In the present case, Applicant is a civilian employee of a defense contractor, and the adjudication process is governed by a different set of guidelines, specifically DoD Directive 5220.6. The term "renewing an expiring one" [referring to a security clearance], as used in Wright, applies to the process whereby persons with longtime clearances are periodically reviewed and their clearances updated. The goal established by DoD is to review clearances every ten years for those with Secret level clearances and every five years for those with Top Secret clearances. Caseload demands sometimes cause slippage in the time needed to complete the adjudication process. In the meantime the individual generally retains his or her clearance, except in rare extreme situations not relevant here. It is not revoked until a final, and adverse, decision is made.

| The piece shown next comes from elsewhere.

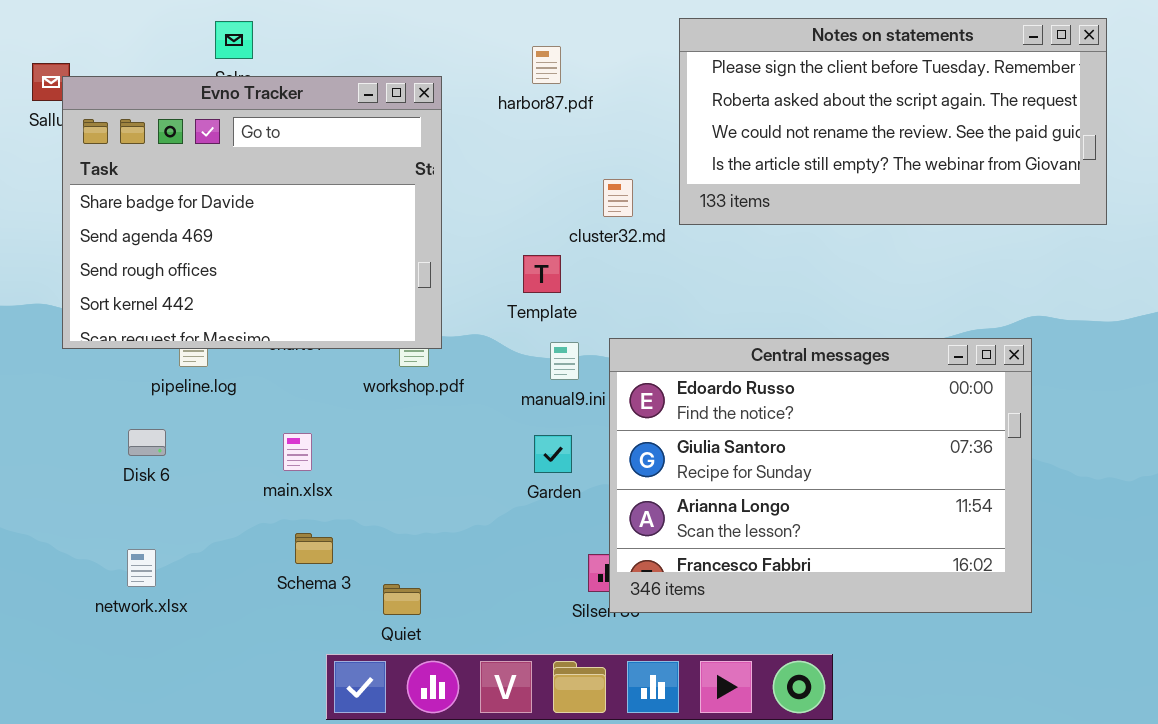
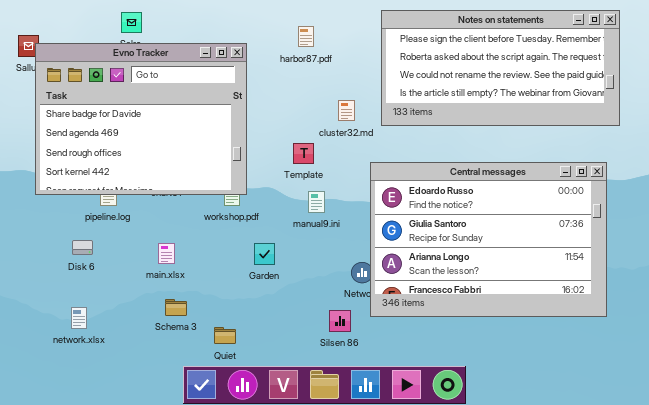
Central messages: [609,338,1032,613] -> [370,162,607,317], moved
Garden: [534,435,572,473] -> [254,243,275,265], moved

Under these circumstances, Wright does not bar use of 10 U.S.C. 986 in determining Applicant's eligibility. The issue is whether the evidence establishes that Applicant "is" a user of marijuana or "is addicted" to it. From the totality of the evidence, including Applicant's history of marijuana use and an admitted last use only eleven months prior to the hearing, it is simply too soon to conclude that he is no longer a user, if only because there remains a doubt about his ability to avoid a relapse. Since Applicant "is" still considered to be a user, he is, under the language of 10 U.S.C. 986 (b) ineligible for the granting or renewal of a security clearance.

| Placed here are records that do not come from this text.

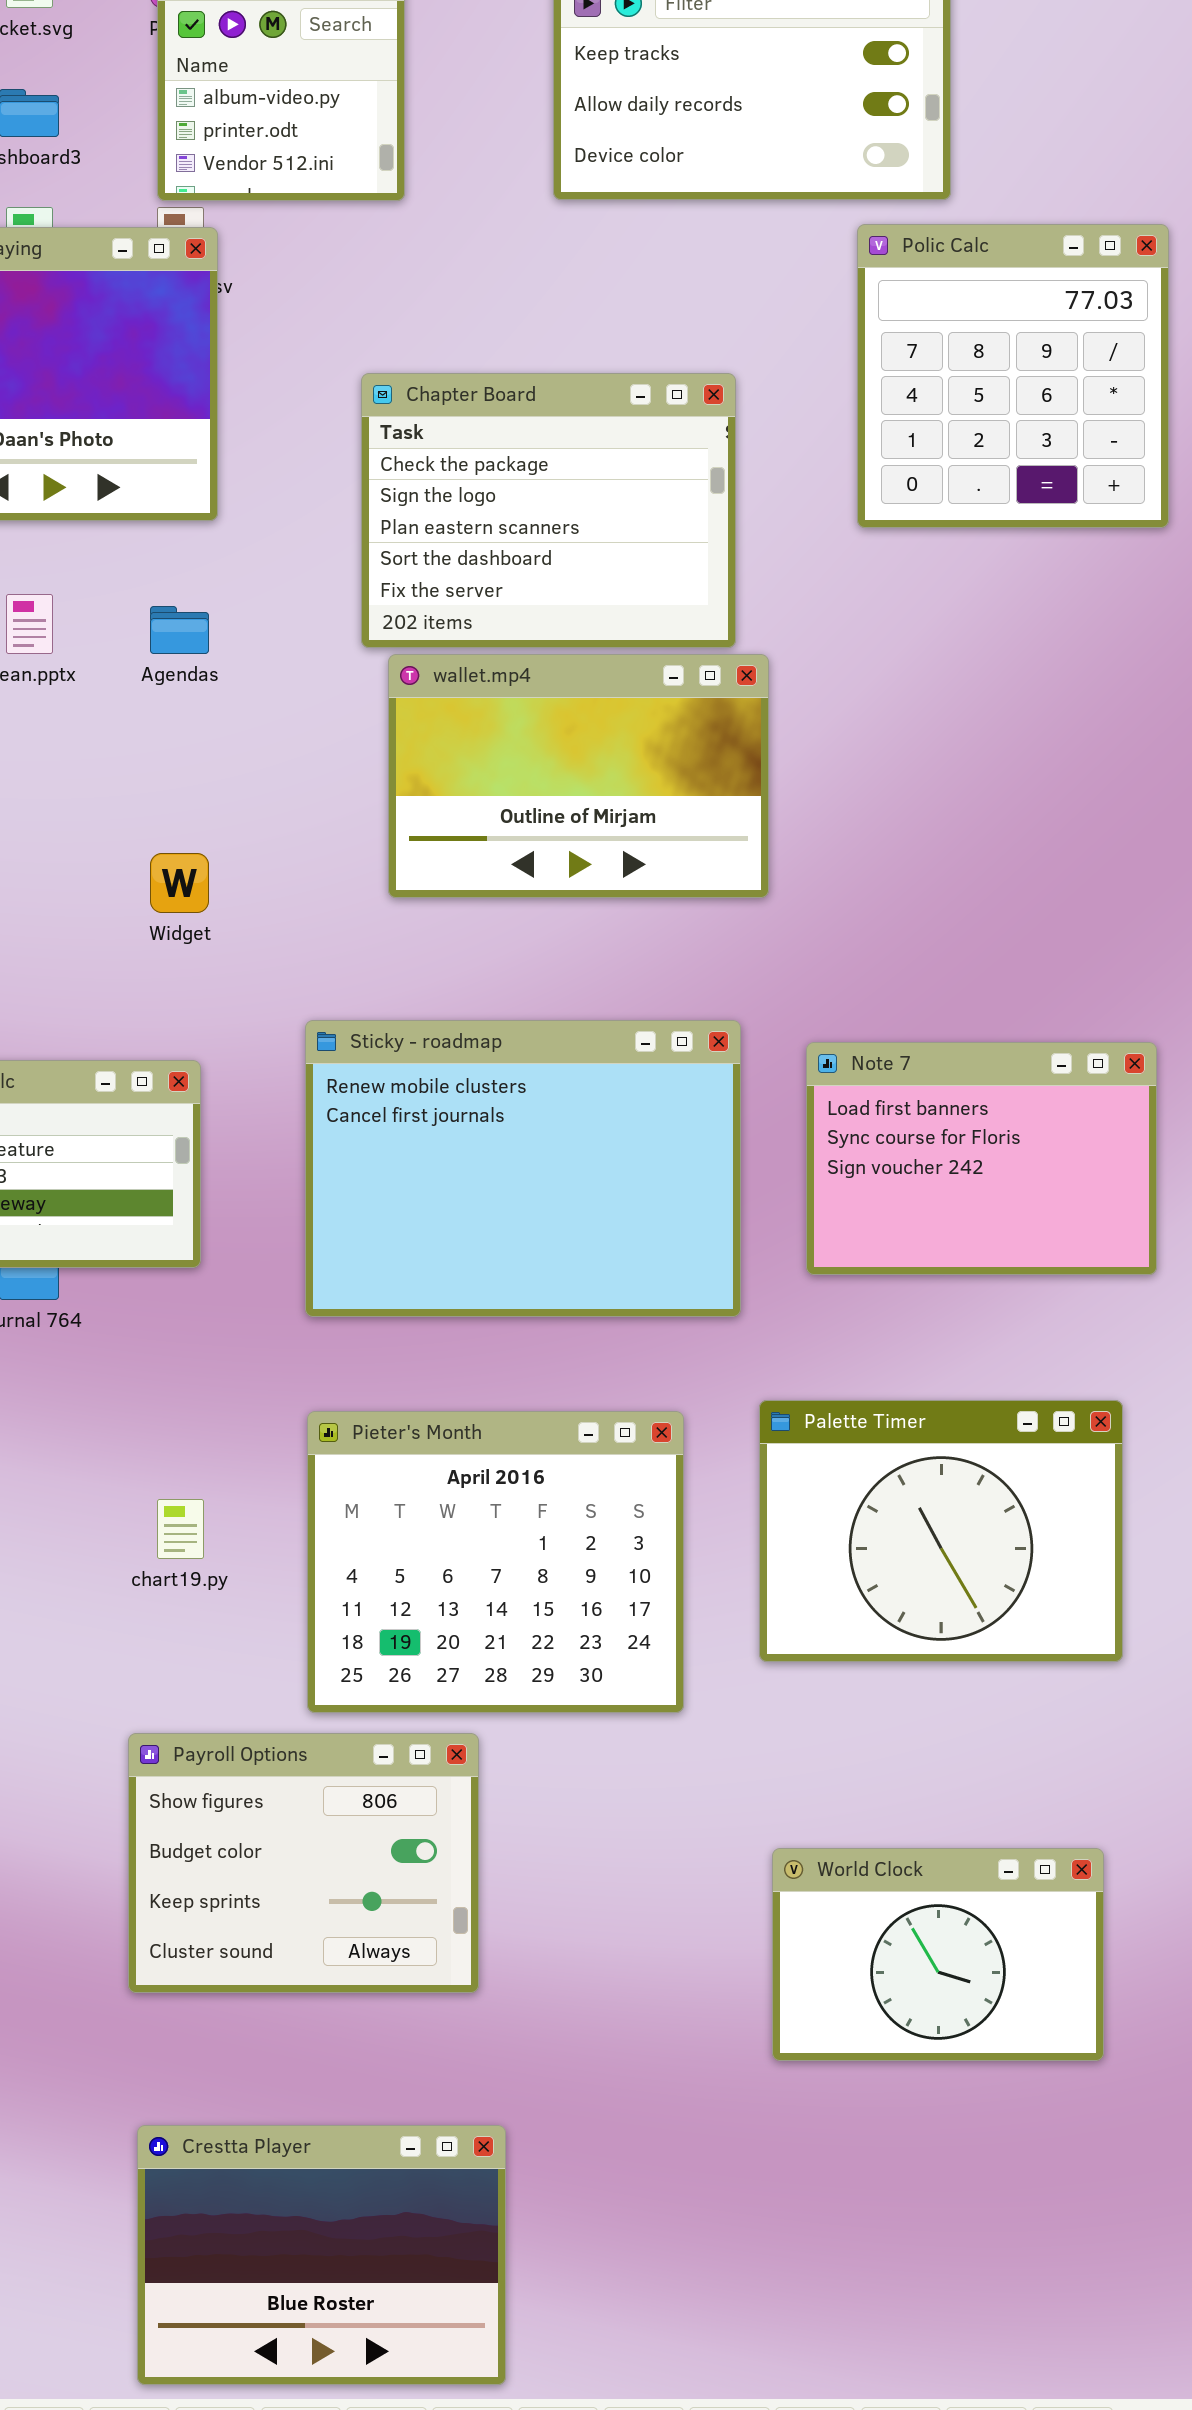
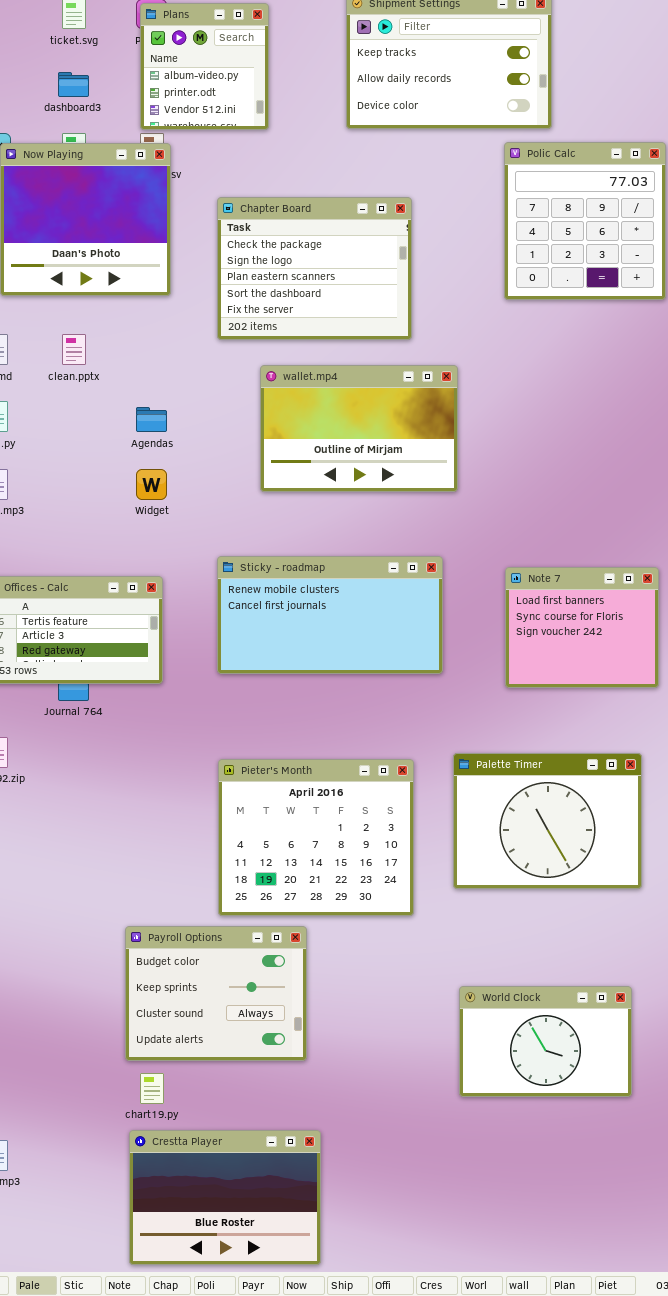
Chapter Board: [361,373,736,648] -> [217,197,412,340], moved
Agendas: [150,606,209,654] -> [136,407,167,432], moved
Sticky - roadmap: [305,1020,741,1317] -> [217,556,443,674], resized
Note 7: [806,1042,1157,1275] -> [505,567,659,688], resized
chart19.py: [157,1499,204,1559] -> [140,1073,164,1104], moved
Payroll Options: [128,1733,479,1993] -> [125,926,307,1061], scrolled down 1 row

Personal Conduct - Applicant's two falsifications are serious for several reasons. Firstly, lying on a security clearance application is second only to direct violations of the rules governing protection of classified information, in going to the heart of the DoD security clearance program. Applicant's explanations for lying on the SF 86 have not been mitigated. Embarrassment may be an explanation, but it is not an acceptable excuse. Based on the contents of the record, I conclude Applicant has consistently sought to minimize the negative impact of what he did, suggesting he is still in denial about the consequences of his own actions. Admittedly, he knew he should have answered "Yes" to both questions and cited the information about his drug use. Instead, he chose to lie and did not correct the lies until confronted by the DSS agent some time later.

Disqualifying Conditions

Condition that could raise a security concern and may be disqualifying:

2. The deliberate omission, concealment, or falsification of relevant and material facts from any personnel security questionnaire

Conditions that could mitigate security concerns include:

None that are applicable under the facts of this case.

Criminal Conduct - A history or pattern of criminal activity creates doubt about a person's judgment, reliability, and trustworthiness. This refers to the two falsifications on the SF 986, each of which is a violation of 10 U.S.C. 1001, a felony.

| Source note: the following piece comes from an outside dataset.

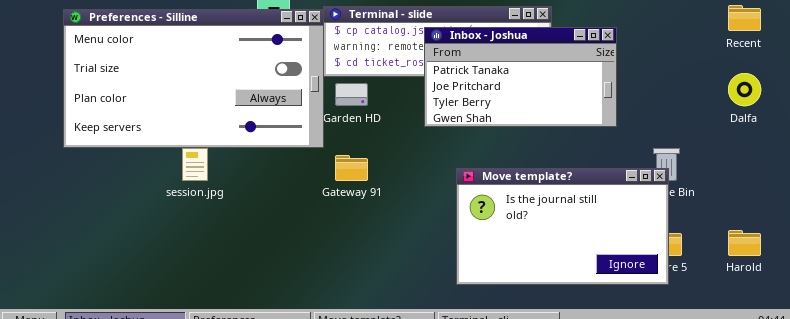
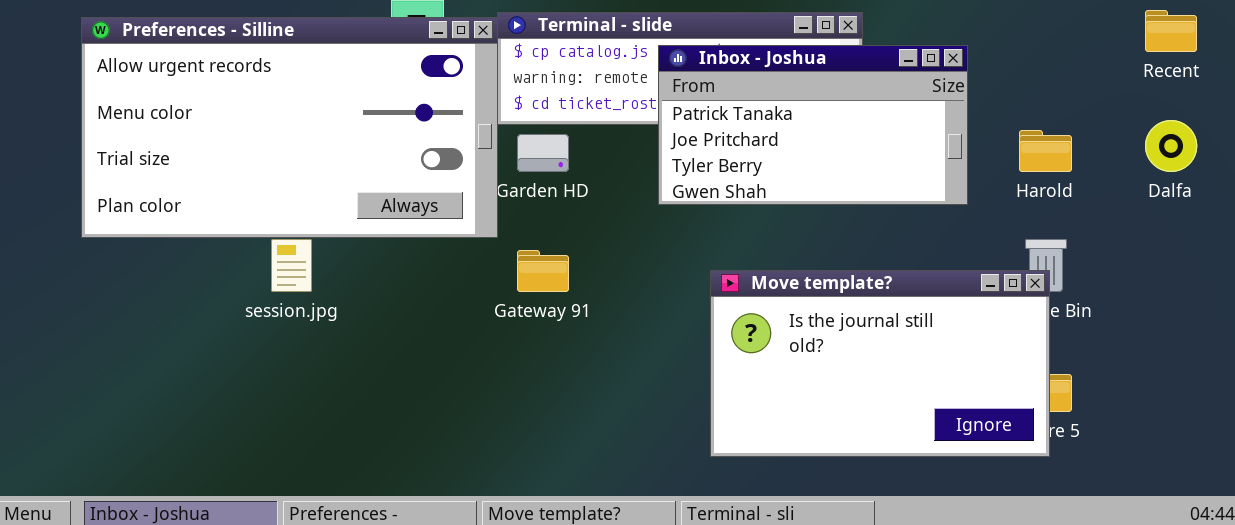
Preferences - Silline: [63,9,324,148] -> [81,17,498,238], scrolled up 1 row
Harold: [728,230,761,256] -> [1019,130,1072,172], moved

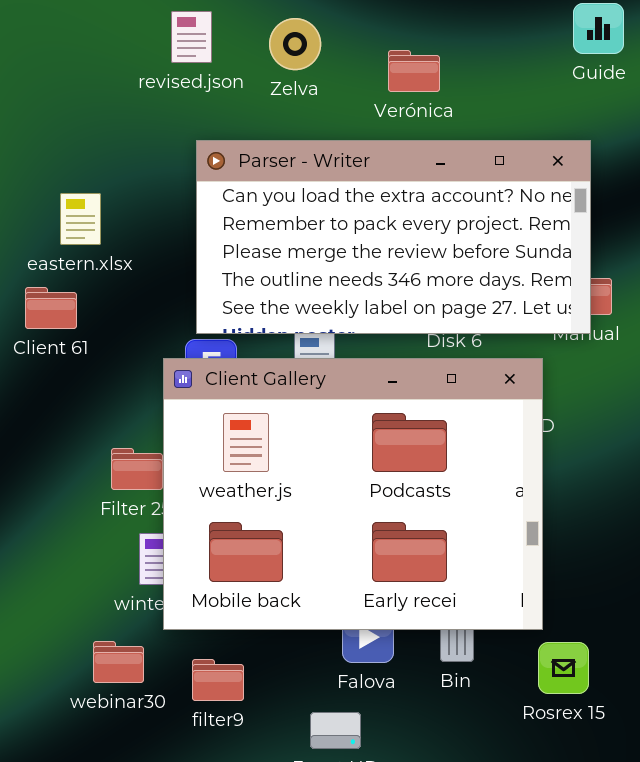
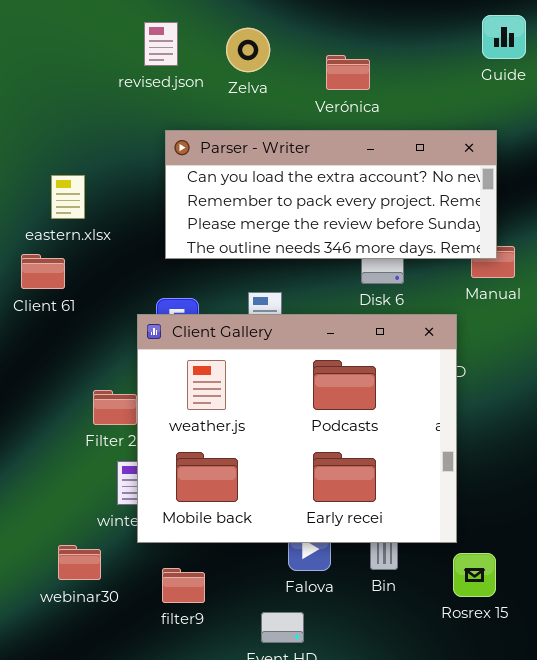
Parser - Writer: [196,140,591,334] -> [165,130,497,259], resized
webinar30: [93,641,144,683] -> [58,545,101,580], moved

Disqualifying and Mitigating Conditions:

Conditions that could raise a security concern and may be disqualifying:

1. Any criminal conduct

2. A serious crime or multiple lesser offenses

Conditions that could mitigate security concerns include:

None that are applicable under the facts of this case. (The criminal behavior remains recent; was not an isolated incident; and there is as yet no evidence of successful rehabilitation, under MC 1, 2, and 5, respectively).

FORMAL FINDINGS

Formal Findings as required by Section 3, Paragraph 7 of Enclosure 1 of the Directive are hereby rendered as follows:

Guideline H (Drug Involvement) Against the Applicant

Subparagraph l.a. Against the Applicant

Subparagraph 1.b. Against the Applicant

Subparagraph l.c. Against the Applicant

Subparagraph 1.d. Against the Applicant

Subparagraph l.e. Against the Applicant

Guideline E (Personal Conduct)

Subparagraph 2.a. Against the Applicant

Subparagraph 2.b. Against the Applicant

Guideline J (Criminal Conduct) Against the Applicant

Subparagraph 3.a. Against the Applicant

DECISION

In light of all the circumstances presented by the record in this case, it is not clearly consistent with the national interest to grant or continue a security clearance for Applicant.